To which I self-importantly replied, "I can’t wait until Tuesday." (Alert the volcano!) It turned out that we didn’t get out until Thursday, five days later. So much for being in a hurry.

I don’t expect anyone to pity me for spending five extra days in Italy following our 10-day whirlwind vacation there.

We were extremely lucky that the U.S. Navy base at Capodichino, called "Capo" by most Americans, was one mile away. And because we both had military ID cards (Sue is married to a retired Army lieutenant colonel), we were eligible to stay at the base hotel in a suite with a full kitchen for $60 a night total. That included access to all base facilities: gym, pool, NEX, theater, library, business center with free Internet, and free laundry facilities.

Because two days’ worth of flights had been canceled before ours, hotels in Naples were jammed. We shuddered to think of how we would have endured five nights of sleeping on our bags at the airport, as thousands of people were doing all over Europe.

Our greatest inconvenience, besides not knowing when the volcano would stop spitting, was standing in line for 2½ hours on Saturday and Monday as only three attendants at the airport’s ticket counter slowly and deliberately served each person whose flight had been canceled. That’s the Italian way; prepare to wait!

Despite our good fortune, I did learn a few things from our delay that might come in handy if disaster strikes again.

• Check the news occasionally while you are on vacation. We didn’t, and we were ignorant of the calamity until friends told us on the way to the airport.

• Book a hotel in your departure city at the first whiff of travel disruption. You can cancel the reservation if flights resume, but if they don’t, you’ll be ahead of the huddled masses at the airport scrambling for lodging.

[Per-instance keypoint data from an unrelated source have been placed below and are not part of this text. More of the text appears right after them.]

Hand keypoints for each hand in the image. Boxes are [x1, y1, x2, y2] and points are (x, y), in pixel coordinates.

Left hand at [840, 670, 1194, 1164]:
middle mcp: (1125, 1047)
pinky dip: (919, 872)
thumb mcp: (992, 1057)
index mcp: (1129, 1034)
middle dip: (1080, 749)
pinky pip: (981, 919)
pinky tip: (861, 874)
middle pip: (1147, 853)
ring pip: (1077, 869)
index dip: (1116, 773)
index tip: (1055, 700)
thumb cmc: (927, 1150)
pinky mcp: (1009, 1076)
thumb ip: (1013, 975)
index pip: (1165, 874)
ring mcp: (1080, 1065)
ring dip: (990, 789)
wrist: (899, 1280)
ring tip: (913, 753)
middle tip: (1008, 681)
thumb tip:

Don’t expect your airline to help; despite the European Union Passenger Charter, many airlines (including Air France and Alitalia) told grounded passengers they are not obligated to arrange lodging in exceptional circumstances.

Obviously, if you have a base nearby, make use of billeting.

• Pack extra medications in case you should be delayed. Otherwise you’ll find yourself at a foreign pharmacy sputtering and using sign language. Bring the prescription bottles so the pharmacist can see the name of the drug and the dose.

• Bring extra money or an extra charge card (and know your PIN number) in case you are stranded indefinitely. Don’t exchange all of your local currency for dollars before you head to the airport. You may need some for meals at the airport, a taxi, etc.

• Buy travel insurance when you book your flights. I bought a policy for $25 that reimburses hotel, food and transportation expenses during a delay due to a natural disaster. But you must save every receipt; most companies won’t reimburse expenses without them.